Water availability is at the core of the world’s response to the COVID-19 pandemic and it is at the core of humanity’s progress. Clean water access is essential as a first line of defence to COVID-19 containment and is also key to effective treatment and recovery. Furthermore, the monitoring of sewage has emerged as a key surveillance tool for the early detection of the virus in the community.
While access to clean and safe water can largely be taken for granted in some countries, this continues to be a major challenge for many—as evidenced by progress reporting that many nations are not on track to achieve the Sustainable Development Goal of clean water and sanitation for all people by 2030 (SDG 6). Many countries with plans and projects to meet the targets lack the necessary finance. As many countries implement emergency measures to secure essential water access to contain the spread of the pandemic, they are undertaking significant budget reprioritisation. In this context, Water Policy Group calls for water availability to be prioritised. Countries now have a rare opportunity to ensure that the economic stimulus measures that revive economies and create jobs also focus on water and sanitation sectors and align with a long-term future that is water-secure.
Water insecurity is acknowledged as an enormous risk to global economic development. Safe water availability is crucial to overcoming the pandemic, protecting the health of communities, and for economic development. Water Policy Group calls for governments to step up their efforts to achieve the availability and sustainable management of water and sanitation for all, with the support of international programmes, organisations, and partnerships.
Now is the time to deliver on the agreed social justice, environmental, and economic goals so necessary for global development and security.
Water Policy Group urges governments to:
- Base water decision-making on a human rights approach, with investments in new and improved water and sanitation services prioritising the people and communities who are most vulnerable and not protected by existing safety nets. Investments in water connections, improved supply chains for sanitation products, and decentralised infrastructure can provide better quality of life, improved health outcomes, and resilience to climate change and extreme events for millions.

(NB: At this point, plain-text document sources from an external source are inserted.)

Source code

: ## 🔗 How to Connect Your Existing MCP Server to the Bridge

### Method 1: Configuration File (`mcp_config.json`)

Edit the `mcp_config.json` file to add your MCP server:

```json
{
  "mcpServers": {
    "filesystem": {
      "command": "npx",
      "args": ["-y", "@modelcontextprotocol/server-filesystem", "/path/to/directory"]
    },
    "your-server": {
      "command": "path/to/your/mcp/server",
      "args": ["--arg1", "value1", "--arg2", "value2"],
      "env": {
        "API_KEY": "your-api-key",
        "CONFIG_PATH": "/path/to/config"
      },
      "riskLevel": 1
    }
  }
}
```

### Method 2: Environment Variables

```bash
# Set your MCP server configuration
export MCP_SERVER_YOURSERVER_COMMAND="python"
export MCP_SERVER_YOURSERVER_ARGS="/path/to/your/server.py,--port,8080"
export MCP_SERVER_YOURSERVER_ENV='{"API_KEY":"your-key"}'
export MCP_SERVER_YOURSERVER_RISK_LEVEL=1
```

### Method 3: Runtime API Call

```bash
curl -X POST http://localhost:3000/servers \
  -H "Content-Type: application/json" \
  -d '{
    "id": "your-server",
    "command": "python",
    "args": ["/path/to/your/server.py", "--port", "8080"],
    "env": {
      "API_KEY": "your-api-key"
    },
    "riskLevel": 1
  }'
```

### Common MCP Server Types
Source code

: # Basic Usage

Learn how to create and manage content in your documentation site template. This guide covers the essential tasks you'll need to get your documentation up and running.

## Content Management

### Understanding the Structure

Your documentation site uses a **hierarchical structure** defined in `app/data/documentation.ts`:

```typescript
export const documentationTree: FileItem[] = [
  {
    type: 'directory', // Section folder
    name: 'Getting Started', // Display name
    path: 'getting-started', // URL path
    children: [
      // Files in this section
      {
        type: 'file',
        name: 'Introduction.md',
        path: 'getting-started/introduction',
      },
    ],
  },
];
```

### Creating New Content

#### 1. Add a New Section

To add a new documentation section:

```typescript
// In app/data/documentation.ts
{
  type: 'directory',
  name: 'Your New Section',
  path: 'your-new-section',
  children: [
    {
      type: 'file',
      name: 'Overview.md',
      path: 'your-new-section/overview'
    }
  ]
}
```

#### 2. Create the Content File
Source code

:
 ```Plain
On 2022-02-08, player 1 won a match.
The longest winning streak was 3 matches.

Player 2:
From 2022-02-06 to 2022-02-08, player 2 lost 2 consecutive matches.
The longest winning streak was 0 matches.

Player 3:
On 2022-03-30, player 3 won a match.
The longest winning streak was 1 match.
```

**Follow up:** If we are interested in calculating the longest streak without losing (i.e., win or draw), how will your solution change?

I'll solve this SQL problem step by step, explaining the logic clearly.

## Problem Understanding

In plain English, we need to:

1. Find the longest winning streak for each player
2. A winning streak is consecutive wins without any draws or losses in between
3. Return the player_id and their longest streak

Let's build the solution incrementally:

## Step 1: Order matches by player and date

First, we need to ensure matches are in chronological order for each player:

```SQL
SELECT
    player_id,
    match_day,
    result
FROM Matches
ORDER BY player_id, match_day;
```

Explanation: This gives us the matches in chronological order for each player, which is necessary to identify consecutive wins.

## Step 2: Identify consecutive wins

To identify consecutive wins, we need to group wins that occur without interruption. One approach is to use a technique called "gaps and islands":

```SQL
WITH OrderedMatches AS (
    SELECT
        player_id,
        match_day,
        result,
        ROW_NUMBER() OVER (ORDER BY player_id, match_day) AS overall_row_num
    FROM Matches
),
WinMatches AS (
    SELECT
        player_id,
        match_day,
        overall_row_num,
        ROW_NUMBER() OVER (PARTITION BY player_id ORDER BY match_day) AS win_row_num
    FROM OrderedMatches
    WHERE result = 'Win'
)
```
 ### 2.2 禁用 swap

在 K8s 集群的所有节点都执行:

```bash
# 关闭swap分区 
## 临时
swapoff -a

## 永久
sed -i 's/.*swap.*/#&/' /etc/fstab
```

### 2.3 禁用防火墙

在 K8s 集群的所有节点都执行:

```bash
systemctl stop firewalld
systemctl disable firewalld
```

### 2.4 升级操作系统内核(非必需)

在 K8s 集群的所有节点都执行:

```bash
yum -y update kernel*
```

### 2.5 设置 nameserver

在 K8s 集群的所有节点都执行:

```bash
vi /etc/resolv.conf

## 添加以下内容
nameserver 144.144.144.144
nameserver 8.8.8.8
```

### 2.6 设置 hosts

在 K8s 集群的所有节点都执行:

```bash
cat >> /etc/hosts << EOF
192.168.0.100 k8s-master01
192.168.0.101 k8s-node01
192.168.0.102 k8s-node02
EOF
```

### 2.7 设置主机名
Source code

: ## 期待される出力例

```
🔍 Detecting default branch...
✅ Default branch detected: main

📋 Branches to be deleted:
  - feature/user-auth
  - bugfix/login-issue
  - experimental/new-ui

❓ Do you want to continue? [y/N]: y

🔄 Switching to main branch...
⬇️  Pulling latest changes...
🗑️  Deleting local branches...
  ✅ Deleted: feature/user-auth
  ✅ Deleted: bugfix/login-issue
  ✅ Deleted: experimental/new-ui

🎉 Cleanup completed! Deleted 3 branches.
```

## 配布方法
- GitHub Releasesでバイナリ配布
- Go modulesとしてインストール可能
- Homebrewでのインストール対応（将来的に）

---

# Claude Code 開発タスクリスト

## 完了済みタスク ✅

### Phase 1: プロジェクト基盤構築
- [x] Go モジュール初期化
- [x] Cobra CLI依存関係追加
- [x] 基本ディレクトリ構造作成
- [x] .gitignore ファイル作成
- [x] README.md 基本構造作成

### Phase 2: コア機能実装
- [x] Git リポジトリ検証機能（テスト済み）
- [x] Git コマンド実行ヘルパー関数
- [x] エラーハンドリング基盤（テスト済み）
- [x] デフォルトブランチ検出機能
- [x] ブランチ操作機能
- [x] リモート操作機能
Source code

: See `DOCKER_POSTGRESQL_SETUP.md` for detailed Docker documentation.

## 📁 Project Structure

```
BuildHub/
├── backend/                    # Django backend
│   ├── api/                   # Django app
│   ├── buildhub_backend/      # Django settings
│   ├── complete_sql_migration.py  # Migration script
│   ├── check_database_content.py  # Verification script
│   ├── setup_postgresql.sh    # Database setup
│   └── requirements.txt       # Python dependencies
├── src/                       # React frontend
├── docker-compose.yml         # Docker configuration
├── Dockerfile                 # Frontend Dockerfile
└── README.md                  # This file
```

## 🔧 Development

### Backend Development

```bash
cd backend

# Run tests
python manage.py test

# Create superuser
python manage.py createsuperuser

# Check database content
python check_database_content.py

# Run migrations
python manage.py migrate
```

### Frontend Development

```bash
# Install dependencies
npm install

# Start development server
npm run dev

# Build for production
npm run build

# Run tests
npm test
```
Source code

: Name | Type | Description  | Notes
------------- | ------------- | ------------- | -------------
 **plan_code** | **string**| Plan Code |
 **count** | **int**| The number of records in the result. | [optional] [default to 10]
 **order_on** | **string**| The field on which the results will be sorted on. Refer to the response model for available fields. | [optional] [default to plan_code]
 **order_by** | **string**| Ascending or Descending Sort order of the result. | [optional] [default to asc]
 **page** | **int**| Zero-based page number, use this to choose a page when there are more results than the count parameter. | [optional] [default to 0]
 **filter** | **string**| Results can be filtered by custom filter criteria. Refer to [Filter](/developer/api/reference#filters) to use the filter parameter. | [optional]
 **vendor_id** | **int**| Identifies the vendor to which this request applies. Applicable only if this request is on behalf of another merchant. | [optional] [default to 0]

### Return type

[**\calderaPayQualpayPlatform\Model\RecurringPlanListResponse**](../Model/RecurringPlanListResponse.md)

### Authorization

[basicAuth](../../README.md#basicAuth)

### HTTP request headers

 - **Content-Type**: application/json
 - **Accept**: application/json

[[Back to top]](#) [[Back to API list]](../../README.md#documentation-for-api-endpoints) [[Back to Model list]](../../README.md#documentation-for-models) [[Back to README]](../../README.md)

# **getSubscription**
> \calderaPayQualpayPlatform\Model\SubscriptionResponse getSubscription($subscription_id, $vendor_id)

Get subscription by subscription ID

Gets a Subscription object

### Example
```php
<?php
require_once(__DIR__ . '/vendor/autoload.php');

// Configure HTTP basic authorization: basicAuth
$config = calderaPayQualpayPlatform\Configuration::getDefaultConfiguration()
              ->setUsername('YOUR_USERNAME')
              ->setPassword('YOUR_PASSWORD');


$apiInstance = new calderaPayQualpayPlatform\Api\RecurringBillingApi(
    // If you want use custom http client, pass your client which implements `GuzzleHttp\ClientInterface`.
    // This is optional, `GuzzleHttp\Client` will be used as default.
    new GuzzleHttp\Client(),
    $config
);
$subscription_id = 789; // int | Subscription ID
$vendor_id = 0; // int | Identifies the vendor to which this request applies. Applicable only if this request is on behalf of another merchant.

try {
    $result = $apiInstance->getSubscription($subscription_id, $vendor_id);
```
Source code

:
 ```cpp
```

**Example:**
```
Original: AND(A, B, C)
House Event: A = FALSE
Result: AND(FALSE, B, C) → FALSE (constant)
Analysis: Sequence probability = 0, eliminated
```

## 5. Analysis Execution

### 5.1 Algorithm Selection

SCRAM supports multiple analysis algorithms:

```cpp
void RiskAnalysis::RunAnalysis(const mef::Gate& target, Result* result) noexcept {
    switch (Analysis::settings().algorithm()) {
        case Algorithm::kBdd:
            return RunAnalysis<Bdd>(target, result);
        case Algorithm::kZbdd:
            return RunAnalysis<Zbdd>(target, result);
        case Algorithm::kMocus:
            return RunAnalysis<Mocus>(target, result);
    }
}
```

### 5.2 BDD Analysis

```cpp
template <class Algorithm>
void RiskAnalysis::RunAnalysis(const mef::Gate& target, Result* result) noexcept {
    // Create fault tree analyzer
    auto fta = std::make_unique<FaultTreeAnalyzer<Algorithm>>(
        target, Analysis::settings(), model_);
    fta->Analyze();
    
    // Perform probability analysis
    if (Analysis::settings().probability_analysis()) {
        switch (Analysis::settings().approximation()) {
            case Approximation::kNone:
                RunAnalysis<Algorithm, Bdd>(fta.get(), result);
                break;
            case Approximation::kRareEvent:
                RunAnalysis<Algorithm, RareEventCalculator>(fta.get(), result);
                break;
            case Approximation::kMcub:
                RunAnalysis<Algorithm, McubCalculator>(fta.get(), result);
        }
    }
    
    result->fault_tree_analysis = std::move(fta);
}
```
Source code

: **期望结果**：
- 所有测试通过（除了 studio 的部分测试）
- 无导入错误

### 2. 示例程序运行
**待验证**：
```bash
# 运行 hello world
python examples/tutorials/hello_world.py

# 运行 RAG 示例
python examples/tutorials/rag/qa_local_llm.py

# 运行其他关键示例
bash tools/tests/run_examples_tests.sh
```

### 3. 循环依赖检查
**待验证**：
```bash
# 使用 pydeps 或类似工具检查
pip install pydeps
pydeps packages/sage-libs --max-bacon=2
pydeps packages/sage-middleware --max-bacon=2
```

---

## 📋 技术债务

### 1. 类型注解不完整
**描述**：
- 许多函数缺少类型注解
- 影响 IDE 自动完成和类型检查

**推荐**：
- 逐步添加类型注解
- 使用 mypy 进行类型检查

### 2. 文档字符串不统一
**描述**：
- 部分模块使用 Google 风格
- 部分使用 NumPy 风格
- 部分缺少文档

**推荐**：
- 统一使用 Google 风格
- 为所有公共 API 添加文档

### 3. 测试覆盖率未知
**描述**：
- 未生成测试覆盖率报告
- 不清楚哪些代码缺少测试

- Adopt integrated solutions that create co-benefits, such as with the energy and food production sectors, and that create synergies with broader landscape management and agro-ecology, that hold the promise of more efficient and effective use of resources as well as environmental benefits.
- Attract new sources of private and public financing to pioneer the innovations needed to drive future sustainability.
Water Policy Group anticipates that the dramatic reprioritisation of national development and resource strategies resulting from COVID-19 should fundamentally change national water and development trajectories in the long term for the better. While it may seem to be conventional wisdom that societies have to go through a period of ‘arrested development’ as a consequence of the pandemic and concomitant economic shock, there is another option: to come out of this challenge stronger, evidenced by the many calls for a ‘green recovery’ and to ‘build back better’.